Today, the term “system interface” largely overlaps with “shared storage cluster” because, implementation-wise, we have chosen to give SQL semantics to the keyspace that does not use a VC prefix. However, this choice may be revisited in the future, such that we mandate a VC prefix for all logical clusters including the system cluster. Should such plans materialize, the system interface would be supported by a virtual cluster too. It is thus useful to be disciplined about distinguishing the term “system interface”, which designates a SQL interface, and “shared storage cluster”, which designates the set of interconnected storage servers.

This system interface and all its “own” data also has an owner, which in the context of CC is Cockroach Labs itself. The owner of the system interface is the system tenant.

System instances and servers

Currently, we have chosen to co-host the SQL instances that can serve queries for the system interface together with the KV instances for the storage servers. 

That's what our current “mixed SQL/KV servers” are about. They contain:

  • the KV instances shared by all virtual clusters;

  • SQL instances specific to the system interface, able to serve access to the storage cluster.


However, this is not the only way we can do this. In fact, we could also make a plan to enable running SQL instances for the system interface in a separate SQL-only server.

Generally, we'll call any server that contains at least one SQL instance for the system interface, a system server.  Our current shared storage servers are also system servers; our future SQL-only servers with system cluster capability will be system servers too.

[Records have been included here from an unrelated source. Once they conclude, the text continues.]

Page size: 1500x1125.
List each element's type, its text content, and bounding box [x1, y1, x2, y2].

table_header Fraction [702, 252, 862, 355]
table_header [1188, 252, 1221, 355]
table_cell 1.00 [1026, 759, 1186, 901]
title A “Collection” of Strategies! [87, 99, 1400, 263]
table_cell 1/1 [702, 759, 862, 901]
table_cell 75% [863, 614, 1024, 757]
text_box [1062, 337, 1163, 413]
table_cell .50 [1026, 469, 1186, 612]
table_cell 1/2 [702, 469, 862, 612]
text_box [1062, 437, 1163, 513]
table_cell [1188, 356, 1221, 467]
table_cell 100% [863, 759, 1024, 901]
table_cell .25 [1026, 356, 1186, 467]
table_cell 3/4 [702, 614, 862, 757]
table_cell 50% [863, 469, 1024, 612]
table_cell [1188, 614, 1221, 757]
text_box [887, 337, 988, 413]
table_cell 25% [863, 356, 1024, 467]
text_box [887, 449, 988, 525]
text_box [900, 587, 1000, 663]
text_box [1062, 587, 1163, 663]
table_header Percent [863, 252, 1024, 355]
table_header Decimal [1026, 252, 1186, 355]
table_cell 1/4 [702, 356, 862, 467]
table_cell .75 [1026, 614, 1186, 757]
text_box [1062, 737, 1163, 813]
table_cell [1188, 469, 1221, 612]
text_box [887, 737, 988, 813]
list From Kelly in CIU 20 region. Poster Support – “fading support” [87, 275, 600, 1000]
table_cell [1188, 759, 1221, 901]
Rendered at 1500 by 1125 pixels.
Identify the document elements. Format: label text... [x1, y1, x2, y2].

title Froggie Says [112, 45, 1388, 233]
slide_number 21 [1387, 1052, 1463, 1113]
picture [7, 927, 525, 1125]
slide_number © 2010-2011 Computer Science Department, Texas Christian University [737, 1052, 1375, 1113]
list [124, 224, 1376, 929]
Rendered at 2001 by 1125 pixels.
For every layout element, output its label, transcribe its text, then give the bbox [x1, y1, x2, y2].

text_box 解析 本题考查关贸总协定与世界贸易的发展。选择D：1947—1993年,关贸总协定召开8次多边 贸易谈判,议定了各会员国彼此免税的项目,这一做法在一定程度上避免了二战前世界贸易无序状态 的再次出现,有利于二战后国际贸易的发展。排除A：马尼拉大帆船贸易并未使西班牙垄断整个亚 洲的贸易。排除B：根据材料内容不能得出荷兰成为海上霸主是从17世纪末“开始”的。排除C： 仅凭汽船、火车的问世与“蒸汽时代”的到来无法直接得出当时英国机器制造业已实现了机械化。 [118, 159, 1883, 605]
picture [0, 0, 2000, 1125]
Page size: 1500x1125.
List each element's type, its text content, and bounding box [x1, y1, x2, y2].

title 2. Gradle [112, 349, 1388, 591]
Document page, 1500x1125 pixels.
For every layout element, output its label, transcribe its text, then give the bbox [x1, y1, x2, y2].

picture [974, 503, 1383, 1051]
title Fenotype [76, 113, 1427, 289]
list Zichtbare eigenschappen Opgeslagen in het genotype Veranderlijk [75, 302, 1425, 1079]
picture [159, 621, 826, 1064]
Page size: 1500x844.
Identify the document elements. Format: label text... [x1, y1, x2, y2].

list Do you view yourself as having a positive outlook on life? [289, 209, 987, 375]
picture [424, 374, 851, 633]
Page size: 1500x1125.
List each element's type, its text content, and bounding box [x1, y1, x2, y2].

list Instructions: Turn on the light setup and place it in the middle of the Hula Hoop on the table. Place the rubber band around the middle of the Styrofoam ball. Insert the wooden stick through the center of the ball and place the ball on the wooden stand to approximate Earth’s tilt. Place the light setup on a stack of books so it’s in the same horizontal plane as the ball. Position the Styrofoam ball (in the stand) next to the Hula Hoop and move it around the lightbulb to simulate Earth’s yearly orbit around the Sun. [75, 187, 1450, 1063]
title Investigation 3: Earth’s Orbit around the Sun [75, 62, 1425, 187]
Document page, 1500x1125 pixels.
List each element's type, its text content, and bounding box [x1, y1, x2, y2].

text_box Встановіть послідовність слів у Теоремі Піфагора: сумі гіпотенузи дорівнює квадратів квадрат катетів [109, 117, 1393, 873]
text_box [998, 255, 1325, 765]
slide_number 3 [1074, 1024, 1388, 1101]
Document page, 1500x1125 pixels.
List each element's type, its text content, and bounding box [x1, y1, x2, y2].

Our unit tests also run many SQL instances side-by-side, including multiple SQL instances that operate on system clusters; inside the context of tests, these are system instances.

Shared state in a multi-tenant deployment

In addition to tenant-specific state that defines virtual clusters, a multi-tenant deployment needs shared state too:

  • At run-time:

    • The SQL proxy node(s) (server(s) and pod(s)), which routes SQL client apps to their own virtual cluster.

    • The shared storage/DB nodes (servers and pods).

    • The networked shared storage/DB cluster, as a fleet of nodes.

    • The run-time state of the system interface.

  • On disk:

    • The aggregate state of all virtual clusters stored on a single storage cluster.